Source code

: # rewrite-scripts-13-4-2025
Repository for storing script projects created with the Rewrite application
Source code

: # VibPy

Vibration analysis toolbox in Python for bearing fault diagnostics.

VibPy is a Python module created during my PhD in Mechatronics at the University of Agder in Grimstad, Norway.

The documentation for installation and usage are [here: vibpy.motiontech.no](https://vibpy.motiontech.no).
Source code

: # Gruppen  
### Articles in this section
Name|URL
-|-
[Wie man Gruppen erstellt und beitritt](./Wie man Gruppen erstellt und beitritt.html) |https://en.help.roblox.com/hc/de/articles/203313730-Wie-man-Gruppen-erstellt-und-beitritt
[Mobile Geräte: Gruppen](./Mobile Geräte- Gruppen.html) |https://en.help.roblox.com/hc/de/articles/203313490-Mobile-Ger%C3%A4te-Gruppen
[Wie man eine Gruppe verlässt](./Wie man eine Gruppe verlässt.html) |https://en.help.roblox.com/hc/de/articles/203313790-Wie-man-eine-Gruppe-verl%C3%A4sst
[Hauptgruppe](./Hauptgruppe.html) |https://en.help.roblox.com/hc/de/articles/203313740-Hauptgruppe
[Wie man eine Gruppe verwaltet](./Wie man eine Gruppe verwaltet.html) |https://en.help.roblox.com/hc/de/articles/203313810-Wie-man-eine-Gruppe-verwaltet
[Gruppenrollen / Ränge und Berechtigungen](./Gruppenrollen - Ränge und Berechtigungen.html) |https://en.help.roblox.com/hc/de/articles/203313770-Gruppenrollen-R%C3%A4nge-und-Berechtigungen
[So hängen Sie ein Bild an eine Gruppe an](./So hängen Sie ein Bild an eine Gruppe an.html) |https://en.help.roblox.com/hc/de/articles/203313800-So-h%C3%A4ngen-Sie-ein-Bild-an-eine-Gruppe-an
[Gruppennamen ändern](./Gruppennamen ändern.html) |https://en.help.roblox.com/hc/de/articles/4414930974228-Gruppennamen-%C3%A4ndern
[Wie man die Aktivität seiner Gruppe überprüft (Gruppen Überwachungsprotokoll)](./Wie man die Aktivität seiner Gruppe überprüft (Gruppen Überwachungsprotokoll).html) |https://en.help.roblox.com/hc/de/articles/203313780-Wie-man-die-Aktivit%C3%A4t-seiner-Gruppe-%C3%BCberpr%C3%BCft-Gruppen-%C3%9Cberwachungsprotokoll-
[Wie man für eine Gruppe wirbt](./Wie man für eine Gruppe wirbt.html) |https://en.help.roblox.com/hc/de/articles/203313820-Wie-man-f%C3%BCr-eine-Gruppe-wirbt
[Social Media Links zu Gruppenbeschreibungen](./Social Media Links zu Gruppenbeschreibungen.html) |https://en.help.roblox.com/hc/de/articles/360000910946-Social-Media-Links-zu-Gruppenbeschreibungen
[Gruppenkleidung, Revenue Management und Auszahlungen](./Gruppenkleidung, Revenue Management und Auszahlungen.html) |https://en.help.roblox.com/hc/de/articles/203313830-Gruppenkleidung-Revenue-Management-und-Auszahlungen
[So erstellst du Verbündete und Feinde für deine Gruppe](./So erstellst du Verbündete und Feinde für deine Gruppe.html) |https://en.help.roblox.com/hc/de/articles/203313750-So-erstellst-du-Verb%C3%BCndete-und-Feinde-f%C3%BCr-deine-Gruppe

INSTRUCTIONS TO FOLLOW
In your answer, repeat each of the records exactly.

RESPONSE TO THIS EXERCISE
Source code

: # rewrite-scripts-13-4-2025
Repository for storing script projects created with the Rewrite application
Source code

: # VibPy

Vibration analysis toolbox in Python for bearing fault diagnostics.

VibPy is a Python module created during my PhD in Mechatronics at the University of Agder in Grimstad, Norway.

The documentation for installation and usage are [here: vibpy.motiontech.no](https://vibpy.motiontech.no).
Source code

: # Gruppen  
### Articles in this section
Name|URL
-|-
[Wie man Gruppen erstellt und beitritt](./Wie man Gruppen erstellt und beitritt.html) |https://en.help.roblox.com/hc/de/articles/203313730-Wie-man-Gruppen-erstellt-und-beitritt
[Mobile Geräte: Gruppen](./Mobile Geräte- Gruppen.html) |https://en.help.roblox.com/hc/de/articles/203313490-Mobile-Ger%C3%A4te-Gruppen
[Wie man eine Gruppe verlässt](./Wie man eine Gruppe verlässt.html) |https://en.help.roblox.com/hc/de/articles/203313790-Wie-man-eine-Gruppe-verl%C3%A4sst
[Hauptgruppe](./Hauptgruppe.html) |https://en.help.roblox.com/hc/de/articles/203313740-Hauptgruppe
[Wie man eine Gruppe verwaltet](./Wie man eine Gruppe verwaltet.html) |https://en.help.roblox.com/hc/de/articles/203313810-Wie-man-eine-Gruppe-verwaltet
[Gruppenrollen / Ränge und Berechtigungen](./Gruppenrollen - Ränge und Berechtigungen.html) |https://en.help.roblox.com/hc/de/articles/203313770-Gruppenrollen-R%C3%A4nge-und-Berechtigungen
[So hängen Sie ein Bild an eine Gruppe an](./So hängen Sie ein Bild an eine Gruppe an.html) |https://en.help.roblox.com/hc/de/articles/203313800-So-h%C3%A4ngen-Sie-ein-Bild-an-eine-Gruppe-an
[Gruppennamen ändern](./Gruppennamen ändern.html) |https://en.help.roblox.com/hc/de/articles/4414930974228-Gruppennamen-%C3%A4ndern
[Wie man die Aktivität seiner Gruppe überprüft (Gruppen Überwachungsprotokoll)](./Wie man die Aktivität seiner Gruppe überprüft (Gruppen Überwachungsprotokoll).html) |https://en.help.roblox.com/hc/de/articles/203313780-Wie-man-die-Aktivit%C3%A4t-seiner-Gruppe-%C3%BCberpr%C3%BCft-Gruppen-%C3%9Cberwachungsprotokoll-
[Wie man für eine Gruppe wirbt](./Wie man für eine Gruppe wirbt.html) |https://en.help.roblox.com/hc/de/articles/203313820-Wie-man-f%C3%BCr-eine-Gruppe-wirbt
[Social Media Links zu Gruppenbeschreibungen](./Social Media Links zu Gruppenbeschreibungen.html) |https://en.help.roblox.com/hc/de/articles/360000910946-Social-Media-Links-zu-Gruppenbeschreibungen
[Gruppenkleidung, Revenue Management und Auszahlungen](./Gruppenkleidung, Revenue Management und Auszahlungen.html) |https://en.help.roblox.com/hc/de/articles/203313830-Gruppenkleidung-Revenue-Management-und-Auszahlungen
[So erstellst du Verbündete und Feinde für deine Gruppe](./So erstellst du Verbündete und Feinde für deine Gruppe.html) |https://en.help.roblox.com/hc/de/articles/203313750-So-erstellst-du-Verb%C3%BCndete-und-Feinde-f%C3%BCr-deine-Gruppe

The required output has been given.